WHAT YOU ARE ASKED TO DO ▸ Copy all entries without alteration and skip the pictures they hold.

AVAILABLE DATA ▸
○ ○ ○ ○

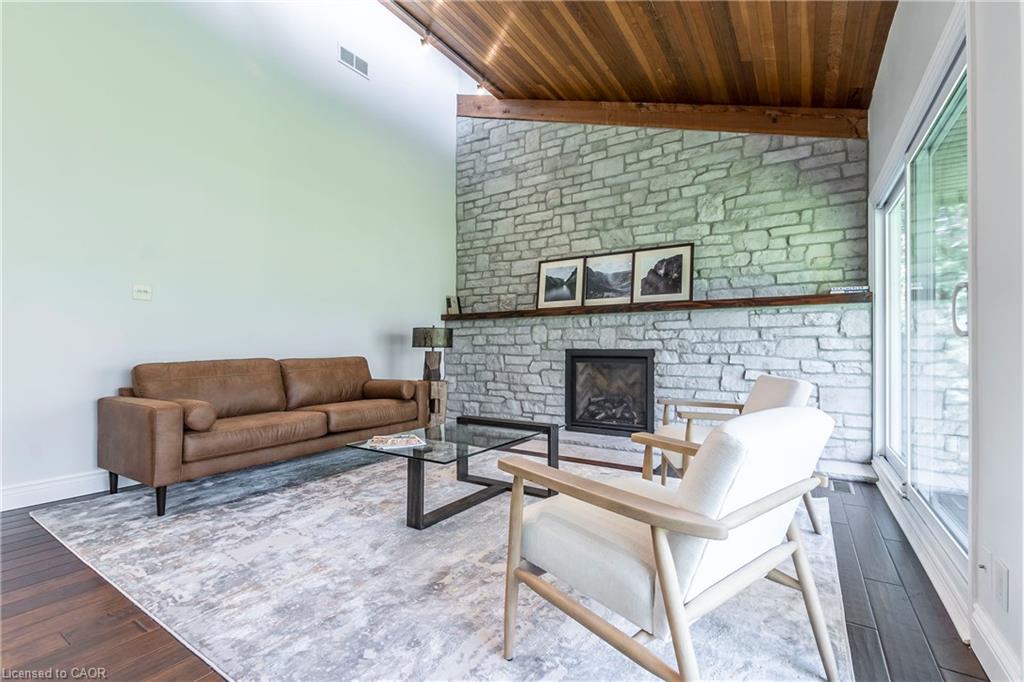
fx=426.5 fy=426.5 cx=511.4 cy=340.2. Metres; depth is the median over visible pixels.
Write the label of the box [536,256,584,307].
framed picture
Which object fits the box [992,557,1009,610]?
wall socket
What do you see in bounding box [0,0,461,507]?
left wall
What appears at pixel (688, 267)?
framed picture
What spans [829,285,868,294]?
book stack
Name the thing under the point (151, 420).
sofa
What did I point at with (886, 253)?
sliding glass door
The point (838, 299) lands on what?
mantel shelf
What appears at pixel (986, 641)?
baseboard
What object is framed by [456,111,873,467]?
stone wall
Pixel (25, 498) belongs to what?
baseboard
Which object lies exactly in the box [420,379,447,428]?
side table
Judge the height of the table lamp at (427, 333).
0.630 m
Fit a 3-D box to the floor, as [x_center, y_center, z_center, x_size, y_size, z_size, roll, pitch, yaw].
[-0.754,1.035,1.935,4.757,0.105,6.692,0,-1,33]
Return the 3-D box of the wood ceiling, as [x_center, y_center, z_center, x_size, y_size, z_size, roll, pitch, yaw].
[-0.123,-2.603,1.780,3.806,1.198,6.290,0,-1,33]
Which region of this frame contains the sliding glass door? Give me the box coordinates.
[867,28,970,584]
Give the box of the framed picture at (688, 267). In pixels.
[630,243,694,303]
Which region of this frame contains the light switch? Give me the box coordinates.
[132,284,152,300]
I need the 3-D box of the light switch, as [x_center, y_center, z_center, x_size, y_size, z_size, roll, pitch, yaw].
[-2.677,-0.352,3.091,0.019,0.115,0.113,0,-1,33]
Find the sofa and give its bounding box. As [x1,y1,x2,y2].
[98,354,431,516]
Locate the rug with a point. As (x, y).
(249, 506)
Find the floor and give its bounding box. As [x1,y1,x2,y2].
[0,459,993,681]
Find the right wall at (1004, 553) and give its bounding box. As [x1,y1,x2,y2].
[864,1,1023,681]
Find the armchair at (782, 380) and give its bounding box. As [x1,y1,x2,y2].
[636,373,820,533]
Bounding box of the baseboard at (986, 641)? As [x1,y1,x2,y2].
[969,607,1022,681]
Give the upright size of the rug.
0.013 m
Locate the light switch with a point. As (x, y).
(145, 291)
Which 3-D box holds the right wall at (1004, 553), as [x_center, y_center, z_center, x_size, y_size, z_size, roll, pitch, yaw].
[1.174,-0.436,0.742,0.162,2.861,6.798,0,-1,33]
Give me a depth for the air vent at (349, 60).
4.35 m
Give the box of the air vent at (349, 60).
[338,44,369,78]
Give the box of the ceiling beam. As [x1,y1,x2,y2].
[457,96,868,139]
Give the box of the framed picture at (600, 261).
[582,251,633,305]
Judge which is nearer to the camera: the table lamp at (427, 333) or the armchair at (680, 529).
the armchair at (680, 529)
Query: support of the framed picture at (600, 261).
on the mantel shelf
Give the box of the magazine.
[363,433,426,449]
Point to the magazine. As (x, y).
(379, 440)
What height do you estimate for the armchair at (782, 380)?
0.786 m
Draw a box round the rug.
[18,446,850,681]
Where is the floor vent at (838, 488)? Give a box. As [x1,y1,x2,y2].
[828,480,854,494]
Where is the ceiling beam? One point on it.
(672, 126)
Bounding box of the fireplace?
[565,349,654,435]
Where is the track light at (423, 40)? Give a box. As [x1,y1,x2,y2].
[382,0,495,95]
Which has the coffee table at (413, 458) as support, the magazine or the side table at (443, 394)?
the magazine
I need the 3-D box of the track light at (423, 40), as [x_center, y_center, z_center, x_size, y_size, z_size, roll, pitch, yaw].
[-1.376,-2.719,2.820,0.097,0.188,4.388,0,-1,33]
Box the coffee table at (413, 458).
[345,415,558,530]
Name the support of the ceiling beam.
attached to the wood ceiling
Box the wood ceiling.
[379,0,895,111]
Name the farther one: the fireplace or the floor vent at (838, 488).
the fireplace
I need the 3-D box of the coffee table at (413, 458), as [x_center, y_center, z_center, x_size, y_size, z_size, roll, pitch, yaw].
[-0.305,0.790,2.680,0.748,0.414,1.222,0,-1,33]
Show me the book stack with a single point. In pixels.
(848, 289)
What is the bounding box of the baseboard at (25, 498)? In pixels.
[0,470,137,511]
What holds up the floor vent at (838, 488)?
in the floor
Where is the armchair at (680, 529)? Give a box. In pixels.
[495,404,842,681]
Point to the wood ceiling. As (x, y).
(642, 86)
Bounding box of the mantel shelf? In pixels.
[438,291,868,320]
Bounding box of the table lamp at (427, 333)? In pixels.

○ ○ ○ ○

ANSWER SECTION ▸
fx=426.5 fy=426.5 cx=511.4 cy=340.2. Metres; depth is the median over visible pixels.
Write the label of the box [536,256,584,307].
framed picture
Which object fits the box [992,557,1009,610]?
wall socket
What do you see in bounding box [0,0,461,507]?
left wall
What appears at pixel (688, 267)?
framed picture
What spans [829,285,868,294]?
book stack
Name the thing under the point (151, 420).
sofa
What did I point at with (886, 253)?
sliding glass door
The point (838, 299) lands on what?
mantel shelf
What appears at pixel (986, 641)?
baseboard
What object is framed by [456,111,873,467]?
stone wall
Pixel (25, 498) belongs to what?
baseboard
Which object lies exactly in the box [420,379,447,428]?
side table
Judge the height of the table lamp at (427, 333).
0.630 m
Fit a 3-D box to the floor, as [x_center, y_center, z_center, x_size, y_size, z_size, roll, pitch, yaw].
[-0.754,1.035,1.935,4.757,0.105,6.692,0,-1,33]
Return the 3-D box of the wood ceiling, as [x_center, y_center, z_center, x_size, y_size, z_size, roll, pitch, yaw].
[-0.123,-2.603,1.780,3.806,1.198,6.290,0,-1,33]
Which region of this frame contains the sliding glass door? Give me the box coordinates.
[867,28,970,584]
Give the box of the framed picture at (688, 267). In pixels.
[630,243,694,303]
Which region of this frame contains the light switch? Give me the box coordinates.
[132,284,152,300]
I need the 3-D box of the light switch, as [x_center, y_center, z_center, x_size, y_size, z_size, roll, pitch, yaw].
[-2.677,-0.352,3.091,0.019,0.115,0.113,0,-1,33]
Find the sofa and give its bounding box. As [x1,y1,x2,y2].
[98,354,431,516]
Locate the rug with a point. As (x, y).
(249, 506)
Find the floor and give its bounding box. As [x1,y1,x2,y2].
[0,459,993,681]
Find the right wall at (1004, 553) and give its bounding box. As [x1,y1,x2,y2].
[864,1,1023,681]
Find the armchair at (782, 380) and give its bounding box. As [x1,y1,x2,y2].
[636,373,820,533]
Bounding box of the baseboard at (986, 641)? As [x1,y1,x2,y2].
[969,607,1022,681]
Give the upright size of the rug.
0.013 m
Locate the light switch with a point. As (x, y).
(145, 291)
Which 3-D box holds the right wall at (1004, 553), as [x_center, y_center, z_center, x_size, y_size, z_size, roll, pitch, yaw].
[1.174,-0.436,0.742,0.162,2.861,6.798,0,-1,33]
Give me a depth for the air vent at (349, 60).
4.35 m
Give the box of the air vent at (349, 60).
[338,44,369,78]
Give the box of the ceiling beam. As [x1,y1,x2,y2].
[457,96,868,139]
Give the box of the framed picture at (600, 261).
[582,251,633,305]
Judge which is nearer to the camera: the table lamp at (427, 333) or the armchair at (680, 529).
the armchair at (680, 529)
Query: support of the framed picture at (600, 261).
on the mantel shelf
Give the box of the magazine.
[363,433,426,449]
Point to the magazine. As (x, y).
(379, 440)
What height do you estimate for the armchair at (782, 380)?
0.786 m
Draw a box round the rug.
[18,446,850,681]
Where is the floor vent at (838, 488)? Give a box. As [x1,y1,x2,y2].
[828,480,854,494]
Where is the ceiling beam? One point on it.
(672, 126)
Bounding box of the fireplace?
[565,349,654,435]
Where is the track light at (423, 40)? Give a box. As [x1,y1,x2,y2].
[382,0,495,95]
Which has the coffee table at (413, 458) as support, the magazine or the side table at (443, 394)?
the magazine
I need the 3-D box of the track light at (423, 40), as [x_center, y_center, z_center, x_size, y_size, z_size, roll, pitch, yaw].
[-1.376,-2.719,2.820,0.097,0.188,4.388,0,-1,33]
Box the coffee table at (413, 458).
[345,415,558,530]
Name the support of the ceiling beam.
attached to the wood ceiling
Box the wood ceiling.
[379,0,895,111]
Name the farther one: the fireplace or the floor vent at (838, 488).
the fireplace
I need the 3-D box of the coffee table at (413, 458), as [x_center, y_center, z_center, x_size, y_size, z_size, roll, pitch, yaw].
[-0.305,0.790,2.680,0.748,0.414,1.222,0,-1,33]
Show me the book stack with a single point. In pixels.
(848, 289)
What is the bounding box of the baseboard at (25, 498)? In pixels.
[0,470,137,511]
What holds up the floor vent at (838, 488)?
in the floor
Where is the armchair at (680, 529)? Give a box. In pixels.
[495,404,842,681]
Point to the wood ceiling. As (x, y).
(642, 86)
Bounding box of the mantel shelf? In pixels.
[438,291,868,320]
Bounding box of the table lamp at (427, 333)? In pixels.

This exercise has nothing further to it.